Irradiation of food and packaging. Recent developments

Irradiation of food and packaging. Recent developments
Vanee Komolprasert and Kim Morehouse (eds.)
Washington DC: American Chemical Society (ACS Symposium Series 875) 2004 | Pp 363 | $145 | ISBN 0841238693
Reviewed by Hamish Kidd

It is almost exactly 100 years since food irradiation was first envisioned, and its acceptance has been very slow. A variety of national and international organisations - for example the US Food and Drug Administration, World Health Organisation and the Food and Agriculture Organisation of the UN - have deliberated on its implications and concluded that treating food with ionising radiation is safe. However, the US food industry was disinterested in applying the technology until the regulatory authorities approved it in 1997.

This book, which reflects the growing interest in US food irradiation, evolved from the proceedings of a symposium held in Boston, Massachusetts in August 2002 and, like all such proceedings in camera-ready format, the chapters are somewhat uneven in quality and suffer from poor graphics. Apart from an overview chapter at the start, and a future of irradiation chapter at the end, the book portrays a lack of a coherent linking message. It is written for food-science researchers and technologists having specialist knowledge, and not for those who might just be concerned about food irradiation and want to read some unbiased, informative background material.
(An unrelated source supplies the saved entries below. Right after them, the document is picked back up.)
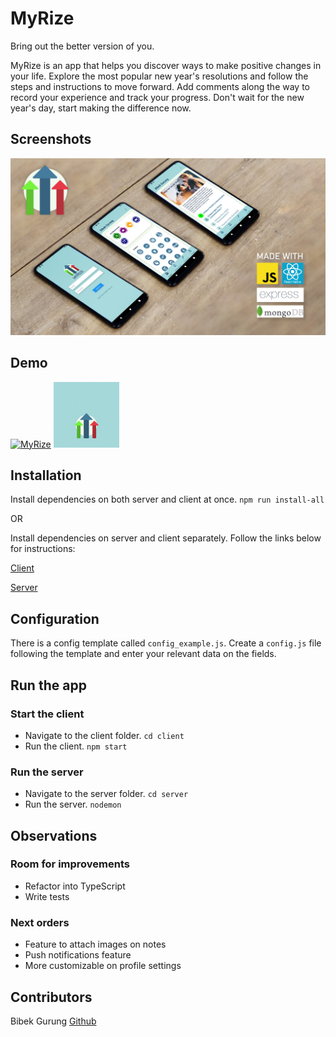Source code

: # **MyRize**

Bring out the better version of you.

MyRize is an app that helps you discover ways to make positive changes in your life. Explore the most popular new year's resolutions and follow the steps and instructions to move forward. Add comments along the way to record your experience and track your progress. Don't wait for the new year's day, start making the difference now.

## Screenshots

![myRize_dropback](https://github.com/bibekgurunguh/myRize/blob/master/myRize_dropback.jpg)

## Demo

[![MyRize](http://img.youtube.com/vi/RGjZ9w5Mg8I/0.jpg)](http://www.youtube.com/watch?v=RGjZ9w5Mg8I "MyRize")
<img src="./client/assets/logoAnimation.gif" alt="MyRize logo" style="zoom:30%" width="350" height="350" >

## Installation

Install dependencies on both server and client at once.
`npm run install-all`

OR

Install dependencies on server and client separately. Follow the links below for instructions:

<a href="https://github.com/bibekgurunguh/myRize/blob/master/client/README.md">Client</a>

<a href="https://github.com/bibekgurunguh/myRize/blob/master/server/README.md">Server</a>

## Configuration
There is a config template called `config_example.js`. Create a `config.js` file following the template and enter your relevant data on the fields.

## Run the app

### Start the client
- Navigate to the client folder. `cd client`
- Run the client. `npm start`

### Run the server
- Navigate to the server folder. `cd server`
- Run the server. `nodemon`

## Observations
### Room for improvements
- Refactor into TypeScript
- Write tests
### Next orders
- Feature to attach images on notes
- Push notifications feature
- More customizable on profile settings

## Contributors
Bibek Gurung <a href="https://github.com/bibekgurunguh">Github</a>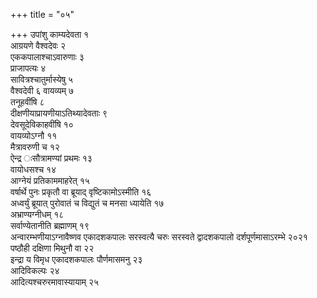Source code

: +++
title = "०५"

+++
उपांशु काम्यदेवता १  
आग्रयणे वैश्वदेवः २  
एककपालाश्चाऽवारुणाः ३  
प्राजापत्यः ४  
सावित्रश्चातुर्मास्येषु ५  
वैश्वदेवी ६ वायव्यम् ७  
तनूहवींषि ८  
दीक्षणीयाप्रायणीयाऽतिथ्यादेवताः ९  
देवसूदेविकाहवींषि १०  
वायव्योऽग्नौ ११  
मैत्रावरुणी च १२  
ऐन्द्र ःसौत्रामण्यां प्रथमः १३  
वायोधसश्च १४  
आग्नेयं प्रतिकाममाहरेत् १५  
वर्षार्थे पुनः प्रकृतौ वा ब्रूयाद् वृष्टिकामोऽस्मीति १६  
अध्वर्युं ब्रूयात् पुरोवातं च विद्युतं च मनसा ध्यायेति १७  
अभ्राण्यग्नीधम् १८  
सर्वाण्येतानीति ब्रह्माणम् १९  
अन्वारम्भणीयाऽग्नावैष्णव एकादशकपालः सरस्वत्यै चरुः सरस्वते द्वादशकपालो दर्शपूर्णमासाऽरम्भे २०२१  
पष्ठौही दक्षिणा मिथुनौ वा २२  
इन्द्रा य विमृध एकादशकपालः पौर्णमासमनु २३  
आदिविकल्पः २४  
आदित्यश्चरुरमावास्यायाम् २५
Half the book is about irradiation of food, including meat, fruit, vegetables, fruit juices and seafood. One can learn about such subjects as the effect of electron beams on the colour and texture of surumi seafood, and the use of ionising radiation to treat fruit susceptible to insect infestation. The other half is about irradiation of food packaging, including the potential for ionising radiation to cause migration of chemicals from polymer packaging into food.

The book also contains an unrelated, though up-to-date, chapter on the electron beam irradiation of mail as a countermeasure against biological attack. Many of the materials and objects treated in this way (paper, computer disc, photographic images etc) were badly damaged by the beam.
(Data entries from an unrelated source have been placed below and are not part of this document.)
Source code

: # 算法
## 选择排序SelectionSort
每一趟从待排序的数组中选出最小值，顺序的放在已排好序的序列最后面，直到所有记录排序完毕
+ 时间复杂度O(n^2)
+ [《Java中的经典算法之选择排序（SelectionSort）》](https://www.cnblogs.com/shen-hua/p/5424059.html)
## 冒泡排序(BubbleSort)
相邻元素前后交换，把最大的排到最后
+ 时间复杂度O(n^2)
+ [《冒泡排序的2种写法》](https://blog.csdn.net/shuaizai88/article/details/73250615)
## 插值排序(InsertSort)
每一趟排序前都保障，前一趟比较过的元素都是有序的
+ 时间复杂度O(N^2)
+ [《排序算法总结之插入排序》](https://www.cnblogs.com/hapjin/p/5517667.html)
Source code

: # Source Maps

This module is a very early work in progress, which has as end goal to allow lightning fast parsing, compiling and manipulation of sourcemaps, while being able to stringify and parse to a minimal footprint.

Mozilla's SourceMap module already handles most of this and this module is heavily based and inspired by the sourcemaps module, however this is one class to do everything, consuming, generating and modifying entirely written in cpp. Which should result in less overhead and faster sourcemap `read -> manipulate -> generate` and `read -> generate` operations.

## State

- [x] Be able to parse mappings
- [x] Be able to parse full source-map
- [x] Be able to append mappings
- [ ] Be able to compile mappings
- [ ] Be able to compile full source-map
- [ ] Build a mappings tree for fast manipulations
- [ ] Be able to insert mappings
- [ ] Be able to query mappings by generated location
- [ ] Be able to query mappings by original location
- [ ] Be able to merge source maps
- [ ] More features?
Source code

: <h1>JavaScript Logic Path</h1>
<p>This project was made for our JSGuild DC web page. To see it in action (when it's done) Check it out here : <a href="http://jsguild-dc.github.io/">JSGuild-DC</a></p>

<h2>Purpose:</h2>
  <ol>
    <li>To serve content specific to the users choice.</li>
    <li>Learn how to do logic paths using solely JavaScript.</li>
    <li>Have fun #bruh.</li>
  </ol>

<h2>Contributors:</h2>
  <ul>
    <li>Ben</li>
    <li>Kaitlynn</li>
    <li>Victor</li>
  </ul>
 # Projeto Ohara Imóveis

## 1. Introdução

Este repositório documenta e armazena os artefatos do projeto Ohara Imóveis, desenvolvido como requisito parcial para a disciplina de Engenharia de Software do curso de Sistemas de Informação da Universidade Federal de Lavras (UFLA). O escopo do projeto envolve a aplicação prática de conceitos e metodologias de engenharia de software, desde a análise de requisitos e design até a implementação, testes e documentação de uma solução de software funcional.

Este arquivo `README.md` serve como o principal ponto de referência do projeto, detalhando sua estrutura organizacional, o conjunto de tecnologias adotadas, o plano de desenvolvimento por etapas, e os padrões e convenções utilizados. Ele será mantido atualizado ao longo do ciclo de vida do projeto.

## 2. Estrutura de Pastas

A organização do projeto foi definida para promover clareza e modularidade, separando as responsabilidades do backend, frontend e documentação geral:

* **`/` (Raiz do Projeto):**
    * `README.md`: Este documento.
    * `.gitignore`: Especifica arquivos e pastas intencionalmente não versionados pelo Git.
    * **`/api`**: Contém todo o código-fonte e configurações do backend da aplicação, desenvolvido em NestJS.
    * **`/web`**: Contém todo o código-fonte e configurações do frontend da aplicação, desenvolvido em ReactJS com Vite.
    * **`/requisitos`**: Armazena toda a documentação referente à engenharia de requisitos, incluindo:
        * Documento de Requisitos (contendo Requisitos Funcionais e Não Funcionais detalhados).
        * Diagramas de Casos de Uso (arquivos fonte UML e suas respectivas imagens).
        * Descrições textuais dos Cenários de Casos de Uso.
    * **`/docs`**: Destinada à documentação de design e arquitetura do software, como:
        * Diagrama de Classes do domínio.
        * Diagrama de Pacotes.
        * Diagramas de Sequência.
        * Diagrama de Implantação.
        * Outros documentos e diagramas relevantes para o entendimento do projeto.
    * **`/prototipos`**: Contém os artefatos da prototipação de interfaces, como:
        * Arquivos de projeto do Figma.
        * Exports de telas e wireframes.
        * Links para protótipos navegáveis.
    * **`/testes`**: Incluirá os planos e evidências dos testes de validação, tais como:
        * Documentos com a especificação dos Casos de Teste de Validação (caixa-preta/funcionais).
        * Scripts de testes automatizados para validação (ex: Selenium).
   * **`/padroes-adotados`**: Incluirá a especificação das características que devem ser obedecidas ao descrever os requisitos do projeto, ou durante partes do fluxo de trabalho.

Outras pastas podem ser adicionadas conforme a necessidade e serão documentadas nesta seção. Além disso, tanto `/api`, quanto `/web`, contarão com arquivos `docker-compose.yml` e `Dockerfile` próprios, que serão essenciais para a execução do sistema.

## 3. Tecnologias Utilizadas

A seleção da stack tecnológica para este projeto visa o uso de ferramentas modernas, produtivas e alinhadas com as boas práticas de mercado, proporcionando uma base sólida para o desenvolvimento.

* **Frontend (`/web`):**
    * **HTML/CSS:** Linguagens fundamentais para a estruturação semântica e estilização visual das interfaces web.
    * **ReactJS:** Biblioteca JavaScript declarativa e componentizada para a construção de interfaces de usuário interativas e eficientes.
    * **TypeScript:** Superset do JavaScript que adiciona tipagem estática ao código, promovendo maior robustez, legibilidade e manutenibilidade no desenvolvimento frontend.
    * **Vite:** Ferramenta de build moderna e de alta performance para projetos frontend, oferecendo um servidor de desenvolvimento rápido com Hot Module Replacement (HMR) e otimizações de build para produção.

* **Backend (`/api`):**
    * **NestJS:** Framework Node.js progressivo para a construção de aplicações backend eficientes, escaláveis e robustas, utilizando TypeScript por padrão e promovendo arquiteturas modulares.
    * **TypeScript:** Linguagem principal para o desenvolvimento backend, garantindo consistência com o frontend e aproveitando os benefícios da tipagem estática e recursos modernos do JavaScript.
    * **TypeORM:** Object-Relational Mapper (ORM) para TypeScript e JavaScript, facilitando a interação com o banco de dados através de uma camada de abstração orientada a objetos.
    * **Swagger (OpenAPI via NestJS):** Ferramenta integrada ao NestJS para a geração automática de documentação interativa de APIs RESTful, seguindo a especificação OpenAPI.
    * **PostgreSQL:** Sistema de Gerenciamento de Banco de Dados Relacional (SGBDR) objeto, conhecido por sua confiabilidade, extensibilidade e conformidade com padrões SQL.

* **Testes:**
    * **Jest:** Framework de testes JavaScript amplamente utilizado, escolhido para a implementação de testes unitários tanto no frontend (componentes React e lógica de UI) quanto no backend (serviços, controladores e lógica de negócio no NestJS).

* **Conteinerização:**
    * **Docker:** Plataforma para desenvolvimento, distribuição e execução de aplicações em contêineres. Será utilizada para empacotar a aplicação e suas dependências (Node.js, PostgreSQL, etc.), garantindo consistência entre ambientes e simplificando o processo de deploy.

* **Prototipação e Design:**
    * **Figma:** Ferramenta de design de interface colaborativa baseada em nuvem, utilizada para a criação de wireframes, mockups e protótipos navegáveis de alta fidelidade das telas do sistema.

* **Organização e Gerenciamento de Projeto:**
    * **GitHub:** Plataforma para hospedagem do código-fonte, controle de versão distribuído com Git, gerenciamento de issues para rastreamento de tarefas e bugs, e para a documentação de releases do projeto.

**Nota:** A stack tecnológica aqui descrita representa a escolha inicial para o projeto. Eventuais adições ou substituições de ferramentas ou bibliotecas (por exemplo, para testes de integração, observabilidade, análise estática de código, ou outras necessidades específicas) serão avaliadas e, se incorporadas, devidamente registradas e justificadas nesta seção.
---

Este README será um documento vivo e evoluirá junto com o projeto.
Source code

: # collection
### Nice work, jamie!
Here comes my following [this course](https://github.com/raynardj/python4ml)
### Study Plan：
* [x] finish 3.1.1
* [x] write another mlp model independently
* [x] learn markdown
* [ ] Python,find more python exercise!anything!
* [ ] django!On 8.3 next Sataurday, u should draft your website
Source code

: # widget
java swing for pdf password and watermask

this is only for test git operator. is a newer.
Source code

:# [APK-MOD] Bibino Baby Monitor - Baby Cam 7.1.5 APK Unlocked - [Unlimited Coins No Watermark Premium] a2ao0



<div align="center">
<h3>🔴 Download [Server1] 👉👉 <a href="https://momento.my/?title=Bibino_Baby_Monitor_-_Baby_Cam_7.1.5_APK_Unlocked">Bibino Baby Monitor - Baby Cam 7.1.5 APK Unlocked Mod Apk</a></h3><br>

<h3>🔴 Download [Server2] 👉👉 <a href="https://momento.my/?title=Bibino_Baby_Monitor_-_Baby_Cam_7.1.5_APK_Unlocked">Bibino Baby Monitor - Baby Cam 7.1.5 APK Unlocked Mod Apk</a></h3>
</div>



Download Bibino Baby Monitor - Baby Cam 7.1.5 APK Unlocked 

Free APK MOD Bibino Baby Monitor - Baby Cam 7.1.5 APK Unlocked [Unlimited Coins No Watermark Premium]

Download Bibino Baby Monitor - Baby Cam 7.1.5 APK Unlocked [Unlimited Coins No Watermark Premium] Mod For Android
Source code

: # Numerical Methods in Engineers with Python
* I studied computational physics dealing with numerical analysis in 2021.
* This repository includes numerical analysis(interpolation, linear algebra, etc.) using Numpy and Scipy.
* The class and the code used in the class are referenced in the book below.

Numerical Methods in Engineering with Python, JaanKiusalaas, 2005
The word ’radiation’, like the phrase ’genetic modification’, has negative connotations to the food-buying public and, whatever scientists might conclude, most people feel uncomfortable with the idea. Like GM food, many of the public are swayed by emotion and not by facts and hence will never accept such technologies when applied fundamental commodities like food and water. Hence the confidence for the future of food and packaging irradiation with which this book concludes may, or may not, be justified.